Cost-based optimizer

When Manticore executes a fullscan query, it can either use plain scan to check every document against the filters, or it can use additional data and/or algorithms to speed up the query execution. To decide which approach to take, Manticore uses a query cost-based optimizer ("CBO" also known as "query optimizer").

The CBO may decide to replace one or more query filters with one of the following entities if it determines that it will improve performance:

  1. A docid index, which uses a special docid-only secondary index stored in files with the .spt extension. In addition to improving filters on document ids, the docid index is also used to speed up document id to row id lookups, and to speed up the application of large killlists on daemon startup.
  2. A columnar scan, which uses columnar storage and can only be used on a columnar attribute. It still scans every value and tests it against the filter, but it is heavily optimized and is usually faster than the default approach.
  3. Secondary indexes, which are generated for all attributes by default. They use the PGM index together with Manticore's built-in inverted index to retrieve the list of row ids corresponding to a value or range of values. The secondary indexes are stored in files with the .spidx extension.
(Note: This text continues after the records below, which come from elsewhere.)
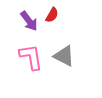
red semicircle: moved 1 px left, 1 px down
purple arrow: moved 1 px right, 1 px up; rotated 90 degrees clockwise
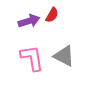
purple arrow: rotated 70 degrees counterclockwise
pink L-shape: moved 1 px right, 1 px down
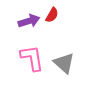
gray triangle: moved 7 px down; rotated 15 degrees clockwise
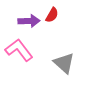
purple arrow: rotated 15 degrees clockwise
pink L-shape: moved 13 px left, 8 px up; rotated 28 degrees counterclockwise
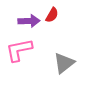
pink L-shape: rotated 64 degrees counterclockwise
gray triangle: rotated 40 degrees clockwise
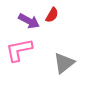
purple arrow: rotated 30 degrees clockwise
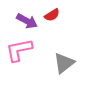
red semicircle: rotated 28 degrees clockwise
purple arrow: moved 2 px left
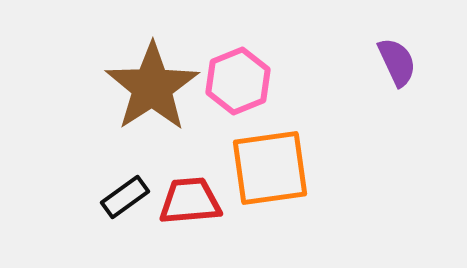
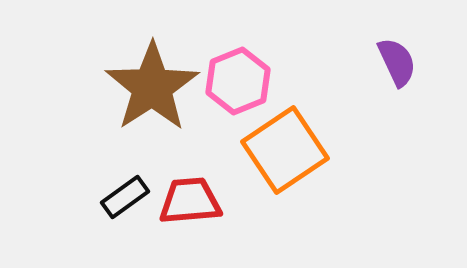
orange square: moved 15 px right, 18 px up; rotated 26 degrees counterclockwise
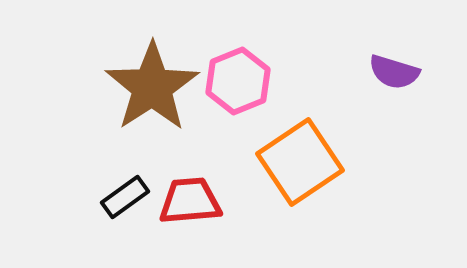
purple semicircle: moved 3 px left, 10 px down; rotated 132 degrees clockwise
orange square: moved 15 px right, 12 px down
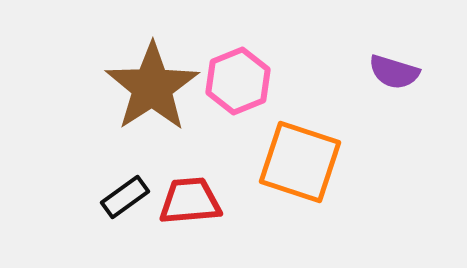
orange square: rotated 38 degrees counterclockwise
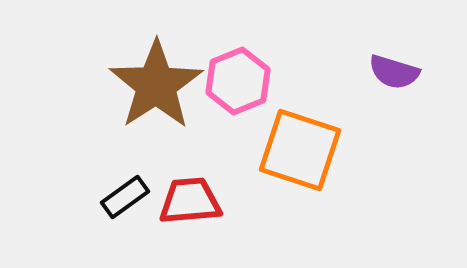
brown star: moved 4 px right, 2 px up
orange square: moved 12 px up
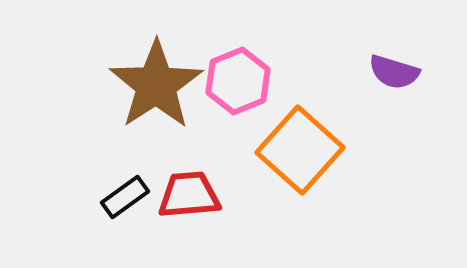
orange square: rotated 24 degrees clockwise
red trapezoid: moved 1 px left, 6 px up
The optimizer estimates the cost of each execution path using different attribute statistics, including:

  1. Information on the data distribution within an attribute (histograms, stored in .sphi files). Histograms are generated automatically when data is indexed and are the main source of information for the CBO.
  2. Information from PGM (secondary indexes), which is used to estimate the number of document lists to read. This helps to estimate doclist merge performance and to choose the correct merge algorithm (priority queue merge or bitmap merge).
  3. Columnar encoding statistics, which are used to estimate columnar data decompression performance.
  4. A columnar min-max tree. The CBO uses histograms to estimate the number of documents left after the filter was applied, but it also needs to estimate how many documents the filter had to process. For columnar attributes, partial evaluation of the min-max tree is used for that purpose.

The optimizer calculates the execution cost for every filter used in a query. Because certain filters can be replaced with several different entities (e.g., for a document id, Manticore can use a plain scan, a docid index lookup, a columnar scan (if the document id is columnar), and a secondary index), the optimizer evaluates every available combination. Note that there is a maximum limit of 1024 combinations.

To estimate query execution costs, the optimizer calculates the estimated costs of the most significant operations that are performed when the query is executed. It uses preset constants to represent the cost of each operation.

The optimizer compares the costs of each execution path and chooses the path with the lowest cost to execute the query.

Another thing to consider is multithreaded query execution (when pseudo_sharding is enabled). The CBO knows that some queries can be executed in multiple threads and takes that into account. The CBO favors smaller query execution times (i.e., latency) over throughput. For example, if a query using a columnar scan can be executed in multiple threads (and occupy multiple CPU cores) and is faster than a query executed in a single thread using secondary indexes, multithreaded execution will be preferred.

Queries using secondary indexes and docid indexes always run in a single thread, as benchmarks show that there is little to no benefit in making them multithreaded.

Currently, the optimizer only uses CPU costs and does not consider memory or disk usage.